Just finished my new workbench. It is 2 1/8 by 28 by 78. The top is finished with boiled linseed oil and the bottom with an equal mix of BLO/mineral spirits/poly. I have left the right side open for the possible addition of a vise. At present I have the leg vise and a Lee Valley surface vise. Maybe down the road I will add another vise. A fun build and certainly worth doing for serious woodworking. I have some build pics if anyone is interested.

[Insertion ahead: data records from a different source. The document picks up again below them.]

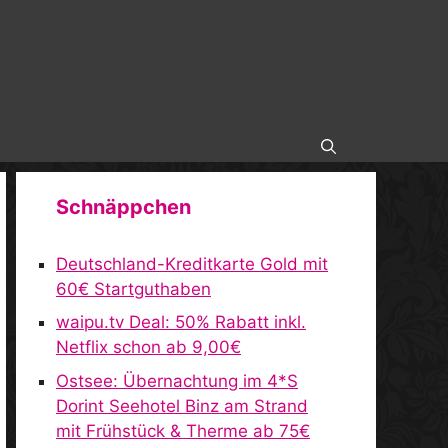
Schnäppchen
Deutschland-Kreditkarte Gold mit
60€ Startguthaben
waipu.tv Deal: 50% Rabatt inkl.
Netflix schon ab 9,00€
Ostsee: Übernachtung im 4*S
Dorint Seehotel Binz am Strand
mit Frühstück & Therme ab 75€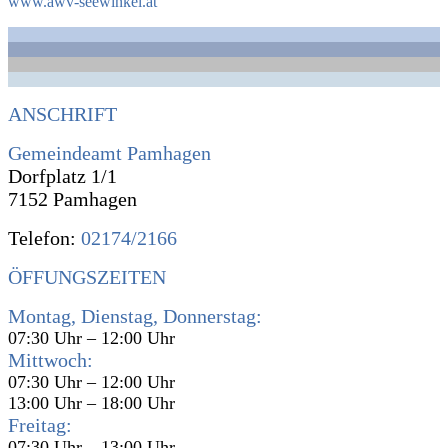
www.awv-seewinkel.at
ANSCHRIFT
Gemeindeamt Pamhagen
Dorfplatz 1/1
7152 Pamhagen
Telefon:
02174/2166
ÖFFUNGSZEITEN
Montag, Dienstag, Donnerstag:
07:30 Uhr – 12:00 Uhr
Mittwoch:
07:30 Uhr – 12:00 Uhr
13:00 Uhr – 18:00 Uhr
Freitag:
07:30 Uhr – 13:00 Uhr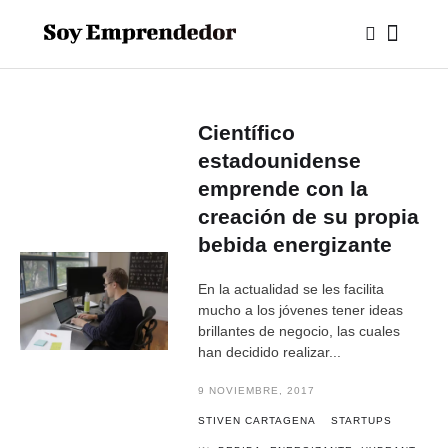
Científico
estadounidense
emprende con la
creación de su propia
bebida energizante
En la actualidad se les facilita
mucho a los jóvenes tener ideas
brillantes de negocio, las cuales
han decidido realizar...
9 NOVIEMBRE, 2017
STIVEN CARTAGENA
STARTUPS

http://www.routerforums.com/attachm...ent.php?attachmentid=62584&stc=1&d=1371950226


----------



## Semipro (Mar 22, 2013)

Nice job Dennis looking good


----------



## MAFoElffen (Jun 8, 2012)

denniswoody said:


> Just finished my new workbench. It is 2 1/8 by 28 by 78. The top is finished with boiled linseed oil and the bottom with an equal mix of BLO/mineral spirits/poly. I have left the right side open for the possible addition of a vise. At present I have the leg vise and a Lee Valley surface vise. Maybe down the road I will add another vise. A fun build and certainly worth doing for serious woodworking. I have some build pics if anyone is interested.
> 
> http://www.routerforums.com/attachm...ent.php?attachmentid=62584&stc=1&d=1371950226


I'm interested in seeing the build photos!

Very good job!!!


----------



## jw2170 (Jan 24, 2008)

Good job, Dennis.

I would be afraid to leave it out in the weather in the car port..


----------



## WurliTzerwilly (Jun 9, 2013)

Nice work Dennis.


----------



## anniekirk (Apr 11, 2010)

Very nice Dennis.


----------



## adot45 (Feb 6, 2013)

Looks great and a very nice job.


----------



## Shortslvs (Jan 13, 2013)

Beautiful


----------



## david_de (Jun 3, 2013)

It really looks great. It looks like a screw jack on the right to tighten against pins? That is something I could easily do on my bench to hold material. Looks easy to build, set up, and when done it is gone. First time I have noticed that idea.


----------



## DaninVan (Jan 1, 2012)

Excellent! I noted the lack of overhang on the leading edge of the top...it would have interfered with the vice clamping function...good catch, Dennis!
I'm sure I'd have just included the lip then realized my screw up (no pun intended) after the fact.


----------



## denniswoody (Dec 11, 2011)

david_de said:


> It really looks great. It looks like a screw jack on the right to tighten against pins? That is something I could easily do on my bench to hold material. Looks easy to build, set up, and when done it is gone. First time I have noticed that idea.


It's a surface vise available from Lee Valley. I was going to add a more traditional vise on the end but I thought this was worth a try. Not super expensive so if it doesn't work out perfectly it won't be a big loss as it will definitely work for a lot of applications.


----------



## denniswoody (Dec 11, 2011)

DaninVan said:


> Excellent! I noted the lack of overhang on the leading edge of the top...it would have interfered with the vice clamping function...good catch, Dennis!
> I'm sure I'd have just included the lip then realized my screw up (no pun intended) after the fact.


I researched this bench up, down and sideways. The leg vise just appealed to me. It has tremendous clamping pressure. The drawback is it tends to "rack" as it opens. There are some solutions to this which I will explore if the binding becomes a problem.


----------



## denniswoody (Dec 11, 2011)

MAFoElffen said:


> I'm interested in seeing the build photos!
> 
> Very good job!!!


Thanks for the kind words everyone. I will post some build pics when I get a moment.


----------